A command-line utility to work with docx files. Can be useful for unix stream-based operations such as searching through a large amount of docx files on the commandline. It can also be useful for batch operations.
docxtools
is written in Rust, platform-specific binary downloads can be found in the Release area: https://github.com/coderthoughts/docxtools/releases
General usage:
$ ./docxtools --help
A command-line tool to work with docx files, for example to make bulk-changes in them without the need to open a word processor.
Usage: docxtools [OPTIONS] <IN_FILE> <COMMAND>
Commands:
cat List the text from the document to the console
links List the links in the document to the console
grep Search the text in the document
replace Search and replace in document text and tables
replace-links Search and replace hyperlinks in the document
style-change Change styles inside the document
help Print this message or the help of the given subcommand(s)
Arguments:
<IN_FILE> The docx file to operate on
Options:
-t, --temp-dir <TEMP_DIR> The temporary directory to use. If not specified a system temp directory will be used and cleaned after use
-h, --help Print help
-V, --version Print version
$ docxtools docs/test.docx cat
docs/test.docx: Normal.dotm
...
docs/test.docx: Microsoft Office Word
...
docs/test.docx: 2023-08-25T10:13:00Z
docs/test.docx: A test document written in Microsoft Word.
The grep
subcommand supports regex syntax to find text.
$ find docs/folder -name "*.docx" -exec docxtools {} grep '[tT]ext' \;
docs/folder/sample1.docx: text
docs/folder/sample1.docx: Text
docs/folder/sample2.docx: This is a different file that also contains some textual content.
Change the word 'Test' or 'test' into zzzz and write the modifications to a new file test_mod1.docx
:
$ docxtools docs/test.docx replace '[Tt]est' zzzz docs/test_mod1.docx
Replace all occurrences of https://main--test--hlxsites.hlx.page
with https://foo.bar.com
. Any subpaths after the
URLs are kept, so https://main--test--hlxsites.hlx.page/contact
will become https://foo.bar.com/contact
.
$ docxtools docs/links.docx replace-links https://main--test--hlxsites.hlx.page https://foo.bar.com
It's also possible to use capture groups in the regular expressions and replacements.

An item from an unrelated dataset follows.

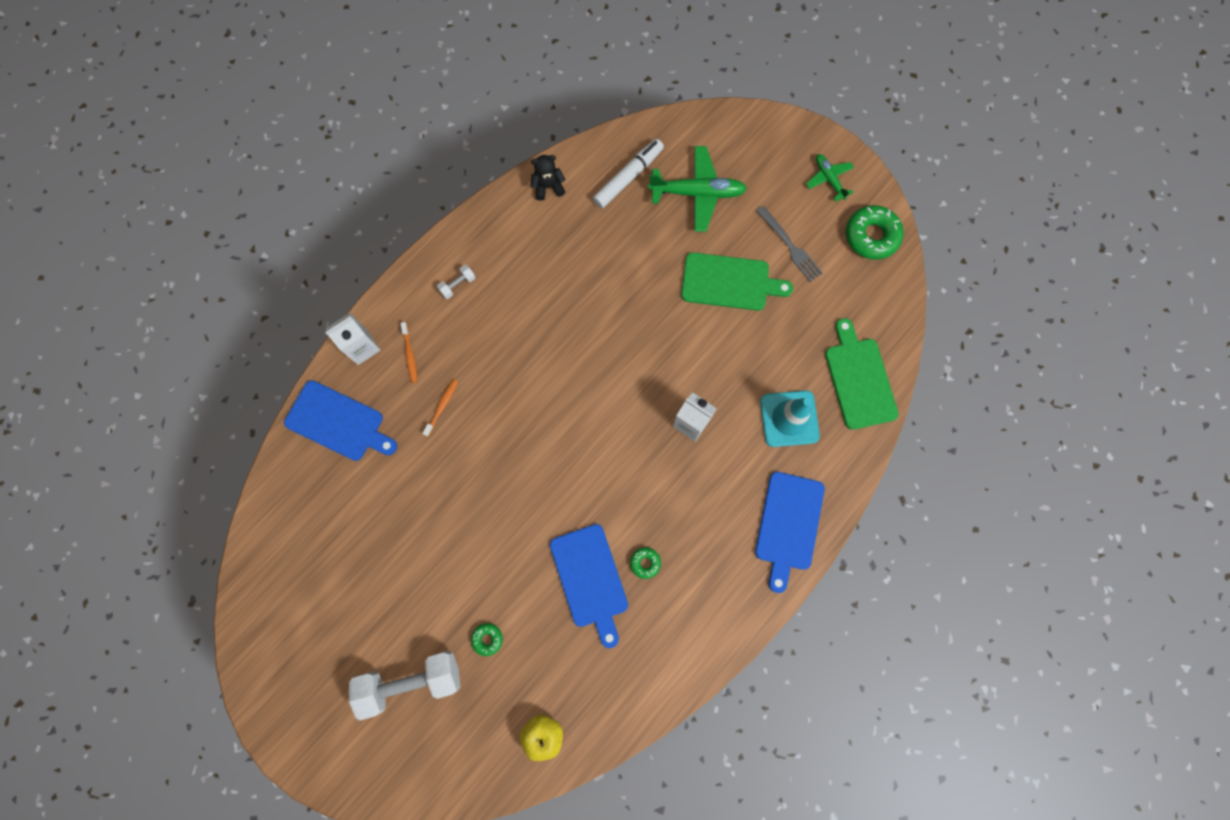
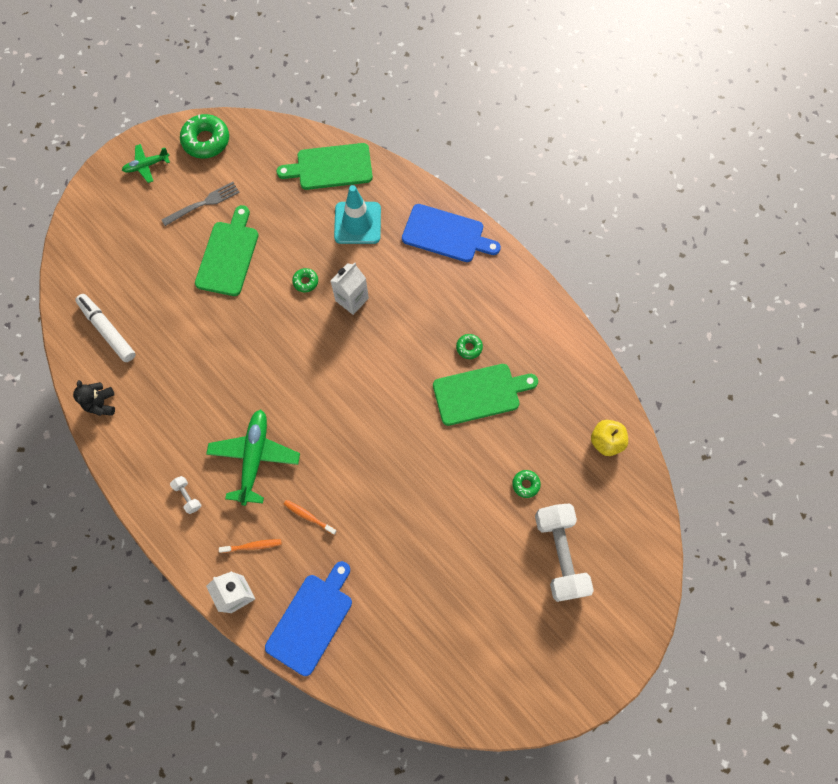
camera: 85 degrees left, 5 degrees down
(590, 579) = (480, 393): blue cutting board -> green cutting board
(698, 193) = (137, 272): green plane -> green plane (254, 457)
(707, 369) = (305, 282): none -> green donut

For example let's say you want
to replace all links of either http:
or https:
from www.example.com
to http(s)://www.foo.bar/
but not any other
URLs and you want to keep the protocol intact.
For this you can use the usual Regular Expression capturing groups (brackets) and references to these with the $<group#>
syntax:
find docs -name "*.docx" -exec ./docxtools {} replace-links '(http[s]?)://www.example.com/' '$1://www.foo.bar/' \;
Replace all occurrences of a certain style with a different one, for example, to replace all 'Heading 2' occurrences
in a document execute the following style-change
command:
$ docxtools mydoc.docx style-change 'Heading 2' 'Heading 1'